I've been using rotation matrices for quite some time now without fully grasping them. Whenever I tried to develop an intuitive understanding of...$$x' = x\cos\theta - y\sin\theta \\ y' = x\sin\theta + y \cos\theta$$... I failed and gave up. I've looked at numerous online texts and videos, but following the step-by-step explanations didn't lead to me seeing the whole picture as I had hoped.

Could someone explain to me (like I'm 5 years old), why $-y\sin\theta$ and $x\sin\theta$ are used to affect the value along the other axis?

Looking at the following picture (pardon the quality):

Is the contribution of $y$ to $x$ and vice versa there, to ensure that $P$ maintains the correct distance to the origin, or is that a misguided simplification of mine? The yellow line cannot be $sin + cos$ (Pythagorean theorem) yet I may combine these two to get $x'$ and $y'$. Do you see where my gap in understanding lies? Is there a drawing that could clarify how these terms combine to give the correct value we observe? Algebraic proofs don't work with me I'm afraid, I need a geometric/visual explanation.

Last edited: Feb 24, 2016
2. Feb 24, 2016

### Staff: Mentor

MAYBE THIS VIDEO WILL HELP:

3. Feb 25, 2016

### Edgardo

4. Feb 28, 2016

### suremarc

The component $\left(\begin{smallmatrix}x\cos\theta\\y\cos\theta\end{smallmatrix}\right)$ represents the projection of $\left(\begin{smallmatrix}x'\\y'\end{smallmatrix}\right)$ onto the original vector $\left(\begin{smallmatrix}x\\y\end{smallmatrix}\right)$. The other component (the "rejection") should therefore have magnitude $|\sqrt{x^2+y^2}\sin\theta|$ and be orthogonal to the projection. There are two unique solutions for such a vector.
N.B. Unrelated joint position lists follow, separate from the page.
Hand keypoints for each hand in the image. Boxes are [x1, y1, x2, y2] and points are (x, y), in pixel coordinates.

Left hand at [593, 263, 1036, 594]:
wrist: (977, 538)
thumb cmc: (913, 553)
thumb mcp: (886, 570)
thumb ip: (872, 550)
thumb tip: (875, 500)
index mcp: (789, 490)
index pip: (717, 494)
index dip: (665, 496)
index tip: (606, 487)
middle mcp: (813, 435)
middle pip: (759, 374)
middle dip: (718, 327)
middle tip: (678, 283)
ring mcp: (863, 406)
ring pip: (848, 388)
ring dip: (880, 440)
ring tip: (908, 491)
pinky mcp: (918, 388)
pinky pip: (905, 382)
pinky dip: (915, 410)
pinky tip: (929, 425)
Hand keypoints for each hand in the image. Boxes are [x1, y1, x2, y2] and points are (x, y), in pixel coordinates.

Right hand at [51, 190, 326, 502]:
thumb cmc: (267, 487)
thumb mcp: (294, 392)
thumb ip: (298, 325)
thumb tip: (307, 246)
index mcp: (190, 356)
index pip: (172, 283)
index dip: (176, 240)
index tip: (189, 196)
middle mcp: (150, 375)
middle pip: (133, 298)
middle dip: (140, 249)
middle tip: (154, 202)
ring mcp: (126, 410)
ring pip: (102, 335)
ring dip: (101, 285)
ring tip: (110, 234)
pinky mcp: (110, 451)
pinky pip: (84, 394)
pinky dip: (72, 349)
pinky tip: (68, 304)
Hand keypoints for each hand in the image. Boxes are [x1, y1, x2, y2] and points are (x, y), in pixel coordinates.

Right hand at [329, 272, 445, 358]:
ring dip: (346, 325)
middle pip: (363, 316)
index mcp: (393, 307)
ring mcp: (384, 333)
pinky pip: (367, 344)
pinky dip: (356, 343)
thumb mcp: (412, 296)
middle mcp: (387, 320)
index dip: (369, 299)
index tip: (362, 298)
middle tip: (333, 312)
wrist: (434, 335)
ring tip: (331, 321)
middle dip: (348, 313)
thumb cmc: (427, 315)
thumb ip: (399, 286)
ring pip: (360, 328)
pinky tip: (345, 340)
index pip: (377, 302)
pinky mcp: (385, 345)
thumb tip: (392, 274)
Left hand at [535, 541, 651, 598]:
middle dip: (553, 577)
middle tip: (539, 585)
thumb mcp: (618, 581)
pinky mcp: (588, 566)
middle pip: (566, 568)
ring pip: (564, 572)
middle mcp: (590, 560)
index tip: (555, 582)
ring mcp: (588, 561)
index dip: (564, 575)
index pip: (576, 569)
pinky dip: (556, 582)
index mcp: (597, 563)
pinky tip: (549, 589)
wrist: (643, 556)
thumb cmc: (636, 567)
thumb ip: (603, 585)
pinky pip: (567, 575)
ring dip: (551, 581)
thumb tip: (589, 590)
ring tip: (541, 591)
Finally, when $\theta$ is nonzero but less than a straight angle, an increase in $y'$ corresponds to a decrease in $x'$; i.e., the x-component of the rejection should be negative. (This condition is equivalent to a choice of orientation on $\mathbb{R}^2$.) This tells us which solution is the desired one.

As for your drawing, I don't quite understand what you mean. Could you elaborate?